这几句话一出来,车间里头本来还装着低头干活的几个人,都不怎么动了。
因为这话,不是只说给高卫东听的。
也是说给旁边那几个中层和技术口的人听的。
大家前面都在这厂里头待着,谁不清楚这几年是怎么一路往下滑的?
高卫东一听,脸色就更沉了。
“老王,今天市里领导来,你别在这儿带情绪。”
“我带情绪?”老王一下就笑了,“你倒会讲!我们在这厂里待了几十年,看着它一点点让人晾死,还不准我们有点情绪了?”
顾言站在边上,心里就更有数了。
前面他还在想,二厂和红虎厂的区别到底在哪儿。现在一看,更清楚了。红虎厂那边,是有人想卖地,可老师傅那口气一直还吊着。二厂这边更麻烦,因为厂长和班子前面一直在用“没办法”的话,把全厂往一种“算了吧”的气里带。
这种气最伤。
比破设备还伤。
设备旧了还能修,人要是先认了命,厂就真快死了。
高卫东这时候还想往回压。
“老王,你别光站着说话。厂里不是没试过,是试过以后不行。你现在当着市长的面说得这么像回事,那你倒说说,二厂现在还剩什么?”
这话一出口,味道也变了。
他已经不再讲大道理了,是直接把球踢给这帮老工人。意思很清楚,你们总说还有路,那你们倒拿点真东西出来。
这招其实也挺老。
因为很多时候,老工人和老师傅心里有气,也知道厂里不是完全没用。可真让他一条一条说工艺、说订单、说设备怎么改,未必马上讲得那么清。
可今天不一样。
因为老王不是一个人。
他刚一停,后头一个更瘦一点、戴着老花镜的老头就慢慢走过来了。
这人顾言前面也瞄了两眼,看着不像普通工人,倒像技术口出身。
高卫东一看见他,脸色就有点变了。
“老刘,你也来凑这个热闹?”
这话一出口,顾言就记住这个人了。
因为厂长这种时候最怕谁站出来?不是最会骂人的工人,而是懂工艺、懂前几年试制底子的老工艺员。工人骂,你还能说他情绪重;工艺员一开口,很多事情就没那么好赖了。

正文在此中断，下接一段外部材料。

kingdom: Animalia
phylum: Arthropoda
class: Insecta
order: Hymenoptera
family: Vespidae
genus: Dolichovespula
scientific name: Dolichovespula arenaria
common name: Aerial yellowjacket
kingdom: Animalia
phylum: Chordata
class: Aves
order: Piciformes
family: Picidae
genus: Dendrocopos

老刘慢悠悠走过来,手里还拿着个旧文件夹,边角都卷了。
“我不是来凑热闹的。”他说话慢,但很稳,“我是来告诉市长,二厂不是一点火种都没了。”
顾言一听这句话,眼睛就亮了一下。
为什么?
因为这就是他最想听的东西。
前面红虎厂是这样,二厂也一样。最怕的不是老厂没有过去,是过去全剩在嘴上了。真要有人能把“还有什么”说清楚,那这厂就还有看头。